BEGIN Supplied information

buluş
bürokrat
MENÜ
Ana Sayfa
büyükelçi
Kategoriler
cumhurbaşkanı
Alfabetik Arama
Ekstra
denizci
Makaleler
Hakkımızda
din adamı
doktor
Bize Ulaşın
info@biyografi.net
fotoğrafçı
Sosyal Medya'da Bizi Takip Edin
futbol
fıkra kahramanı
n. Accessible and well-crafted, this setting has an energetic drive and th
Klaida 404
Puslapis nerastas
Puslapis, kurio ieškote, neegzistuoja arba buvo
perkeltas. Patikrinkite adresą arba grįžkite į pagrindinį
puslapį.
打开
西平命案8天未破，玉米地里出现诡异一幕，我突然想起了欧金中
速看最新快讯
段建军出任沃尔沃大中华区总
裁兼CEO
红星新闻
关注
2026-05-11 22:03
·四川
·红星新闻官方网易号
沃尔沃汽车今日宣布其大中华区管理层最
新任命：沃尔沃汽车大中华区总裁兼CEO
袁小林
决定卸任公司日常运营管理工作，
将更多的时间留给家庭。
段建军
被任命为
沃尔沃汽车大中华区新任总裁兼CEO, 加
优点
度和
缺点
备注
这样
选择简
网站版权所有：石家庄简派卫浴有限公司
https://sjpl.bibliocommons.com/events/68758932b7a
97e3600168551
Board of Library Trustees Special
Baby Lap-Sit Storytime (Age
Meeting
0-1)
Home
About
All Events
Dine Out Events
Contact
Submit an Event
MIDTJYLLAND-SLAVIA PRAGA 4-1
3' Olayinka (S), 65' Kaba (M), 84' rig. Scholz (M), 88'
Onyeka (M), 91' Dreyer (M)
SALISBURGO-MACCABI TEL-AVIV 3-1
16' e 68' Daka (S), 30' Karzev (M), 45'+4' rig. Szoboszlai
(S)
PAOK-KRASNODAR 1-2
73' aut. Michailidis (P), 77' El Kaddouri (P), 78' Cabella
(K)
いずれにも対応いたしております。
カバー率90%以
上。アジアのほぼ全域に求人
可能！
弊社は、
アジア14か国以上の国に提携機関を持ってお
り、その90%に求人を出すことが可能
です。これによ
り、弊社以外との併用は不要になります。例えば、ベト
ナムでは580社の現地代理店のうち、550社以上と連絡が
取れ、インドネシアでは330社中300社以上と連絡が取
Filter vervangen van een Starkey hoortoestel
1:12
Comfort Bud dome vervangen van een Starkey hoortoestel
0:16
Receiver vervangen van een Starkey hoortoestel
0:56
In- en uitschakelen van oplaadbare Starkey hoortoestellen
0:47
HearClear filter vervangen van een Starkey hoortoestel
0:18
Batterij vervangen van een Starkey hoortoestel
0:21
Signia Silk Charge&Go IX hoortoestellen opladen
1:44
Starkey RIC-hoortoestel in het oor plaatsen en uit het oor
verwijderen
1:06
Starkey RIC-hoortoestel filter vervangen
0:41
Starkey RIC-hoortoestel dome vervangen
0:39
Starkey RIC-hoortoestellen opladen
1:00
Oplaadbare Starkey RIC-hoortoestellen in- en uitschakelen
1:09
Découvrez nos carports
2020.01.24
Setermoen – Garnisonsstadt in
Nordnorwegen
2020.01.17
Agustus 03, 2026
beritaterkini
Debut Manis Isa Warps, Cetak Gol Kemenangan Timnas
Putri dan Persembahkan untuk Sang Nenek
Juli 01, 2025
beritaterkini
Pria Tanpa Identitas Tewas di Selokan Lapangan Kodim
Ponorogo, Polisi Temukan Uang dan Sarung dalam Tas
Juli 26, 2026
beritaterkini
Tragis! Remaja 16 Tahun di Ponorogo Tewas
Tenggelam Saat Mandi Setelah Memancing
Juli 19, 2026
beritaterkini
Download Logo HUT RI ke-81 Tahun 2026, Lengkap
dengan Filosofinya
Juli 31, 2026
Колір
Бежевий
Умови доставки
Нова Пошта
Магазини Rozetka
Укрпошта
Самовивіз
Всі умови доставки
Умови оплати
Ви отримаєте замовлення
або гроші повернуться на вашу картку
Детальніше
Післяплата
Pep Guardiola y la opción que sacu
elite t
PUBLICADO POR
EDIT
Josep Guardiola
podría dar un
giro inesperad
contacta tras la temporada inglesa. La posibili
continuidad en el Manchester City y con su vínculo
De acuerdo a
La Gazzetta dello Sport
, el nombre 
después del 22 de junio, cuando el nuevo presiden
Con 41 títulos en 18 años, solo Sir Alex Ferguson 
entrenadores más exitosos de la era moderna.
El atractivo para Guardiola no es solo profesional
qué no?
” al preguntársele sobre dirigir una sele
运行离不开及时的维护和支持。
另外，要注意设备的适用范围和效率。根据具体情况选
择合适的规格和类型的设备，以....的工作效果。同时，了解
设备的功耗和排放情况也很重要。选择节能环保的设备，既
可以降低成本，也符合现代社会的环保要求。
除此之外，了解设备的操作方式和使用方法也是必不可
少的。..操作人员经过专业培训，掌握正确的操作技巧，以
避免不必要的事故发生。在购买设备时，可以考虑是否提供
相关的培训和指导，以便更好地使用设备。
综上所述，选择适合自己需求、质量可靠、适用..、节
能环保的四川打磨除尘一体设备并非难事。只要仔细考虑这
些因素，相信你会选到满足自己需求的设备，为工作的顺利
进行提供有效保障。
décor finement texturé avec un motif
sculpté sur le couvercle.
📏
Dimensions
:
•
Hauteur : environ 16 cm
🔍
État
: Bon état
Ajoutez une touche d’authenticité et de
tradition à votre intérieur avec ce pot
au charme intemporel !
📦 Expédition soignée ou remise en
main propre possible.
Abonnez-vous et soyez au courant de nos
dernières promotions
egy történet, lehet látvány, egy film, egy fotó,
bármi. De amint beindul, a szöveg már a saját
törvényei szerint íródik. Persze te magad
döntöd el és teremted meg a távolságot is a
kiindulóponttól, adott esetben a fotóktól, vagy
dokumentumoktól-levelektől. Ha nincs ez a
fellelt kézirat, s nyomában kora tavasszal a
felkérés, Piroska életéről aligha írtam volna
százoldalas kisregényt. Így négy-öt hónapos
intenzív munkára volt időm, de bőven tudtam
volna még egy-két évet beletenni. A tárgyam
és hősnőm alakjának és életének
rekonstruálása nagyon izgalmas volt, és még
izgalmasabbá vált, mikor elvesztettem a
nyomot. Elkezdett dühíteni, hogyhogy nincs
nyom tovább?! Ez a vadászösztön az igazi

END Supplied information

Request
Repeat exactly the lines from the first line of the records above through the line containing "段建军出任沃尔沃大中华区总", both included, and nothing else.

Your response
buluş
bürokrat
MENÜ
Ana Sayfa
büyükelçi
Kategoriler
cumhurbaşkanı
Alfabetik Arama
Ekstra
denizci
Makaleler
Hakkımızda
din adamı
doktor
Bize Ulaşın
info@biyografi.net
fotoğrafçı
Sosyal Medya'da Bizi Takip Edin
futbol
fıkra kahramanı
n. Accessible and well-crafted, this setting has an energetic drive and th
Klaida 404
Puslapis nerastas
Puslapis, kurio ieškote, neegzistuoja arba buvo
perkeltas. Patikrinkite adresą arba grįžkite į pagrindinį
puslapį.
打开
西平命案8天未破，玉米地里出现诡异一幕，我突然想起了欧金中
速看最新快讯
段建军出任沃尔沃大中华区总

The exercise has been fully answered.